_Work request_
Take the line with "5) attach k:(x, y)" and the rest of the lines after it, to the end of the entries, and restate them exactly.

_Scene geometry reasoning data_
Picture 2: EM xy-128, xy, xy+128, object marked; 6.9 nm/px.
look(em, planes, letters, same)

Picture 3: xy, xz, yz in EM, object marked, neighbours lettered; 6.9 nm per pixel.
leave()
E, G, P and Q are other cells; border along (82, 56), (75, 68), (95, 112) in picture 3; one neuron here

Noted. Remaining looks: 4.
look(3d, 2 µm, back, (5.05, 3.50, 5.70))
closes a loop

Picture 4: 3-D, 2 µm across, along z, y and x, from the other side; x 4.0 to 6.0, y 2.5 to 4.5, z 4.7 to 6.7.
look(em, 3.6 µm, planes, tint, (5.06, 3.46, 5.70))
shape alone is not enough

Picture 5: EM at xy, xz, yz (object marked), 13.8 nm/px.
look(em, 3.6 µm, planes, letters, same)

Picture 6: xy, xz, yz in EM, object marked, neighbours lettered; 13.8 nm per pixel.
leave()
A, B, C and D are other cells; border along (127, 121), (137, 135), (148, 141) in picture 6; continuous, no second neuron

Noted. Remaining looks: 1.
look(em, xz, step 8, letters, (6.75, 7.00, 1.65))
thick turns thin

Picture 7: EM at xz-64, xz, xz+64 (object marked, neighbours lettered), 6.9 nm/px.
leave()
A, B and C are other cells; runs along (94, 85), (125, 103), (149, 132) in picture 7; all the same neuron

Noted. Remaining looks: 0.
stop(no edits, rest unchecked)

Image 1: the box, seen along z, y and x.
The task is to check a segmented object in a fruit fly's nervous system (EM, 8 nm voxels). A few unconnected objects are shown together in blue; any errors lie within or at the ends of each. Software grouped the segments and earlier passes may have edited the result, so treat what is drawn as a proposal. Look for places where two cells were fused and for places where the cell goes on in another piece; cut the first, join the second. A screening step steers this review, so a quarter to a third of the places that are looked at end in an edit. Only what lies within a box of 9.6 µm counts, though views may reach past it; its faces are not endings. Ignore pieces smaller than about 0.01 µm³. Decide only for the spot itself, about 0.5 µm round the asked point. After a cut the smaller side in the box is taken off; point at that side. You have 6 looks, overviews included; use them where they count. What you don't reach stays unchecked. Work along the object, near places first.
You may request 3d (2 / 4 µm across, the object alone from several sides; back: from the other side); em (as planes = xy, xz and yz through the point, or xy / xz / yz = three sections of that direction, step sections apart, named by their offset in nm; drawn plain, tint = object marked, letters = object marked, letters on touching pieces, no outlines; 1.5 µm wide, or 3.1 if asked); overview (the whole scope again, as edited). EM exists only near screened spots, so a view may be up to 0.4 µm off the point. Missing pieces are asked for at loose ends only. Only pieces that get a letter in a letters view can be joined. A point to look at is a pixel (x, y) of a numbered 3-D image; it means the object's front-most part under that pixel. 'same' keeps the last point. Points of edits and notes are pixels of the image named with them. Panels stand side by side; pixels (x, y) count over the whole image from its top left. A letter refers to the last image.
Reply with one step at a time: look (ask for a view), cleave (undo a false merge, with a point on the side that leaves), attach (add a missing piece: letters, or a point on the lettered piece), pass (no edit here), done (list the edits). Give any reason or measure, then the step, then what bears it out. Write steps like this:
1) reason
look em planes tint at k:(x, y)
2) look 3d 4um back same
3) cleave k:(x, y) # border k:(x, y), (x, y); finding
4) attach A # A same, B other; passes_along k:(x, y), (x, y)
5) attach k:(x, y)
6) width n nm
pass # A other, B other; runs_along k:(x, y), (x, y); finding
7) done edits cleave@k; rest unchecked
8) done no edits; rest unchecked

_Your solution_
5) attach k:(x, y)
6) width n nm
pass # A other, B other; runs_along k:(x, y), (x, y); finding
7) done edits cleave@k; rest unchecked
8) done no edits; rest unchecked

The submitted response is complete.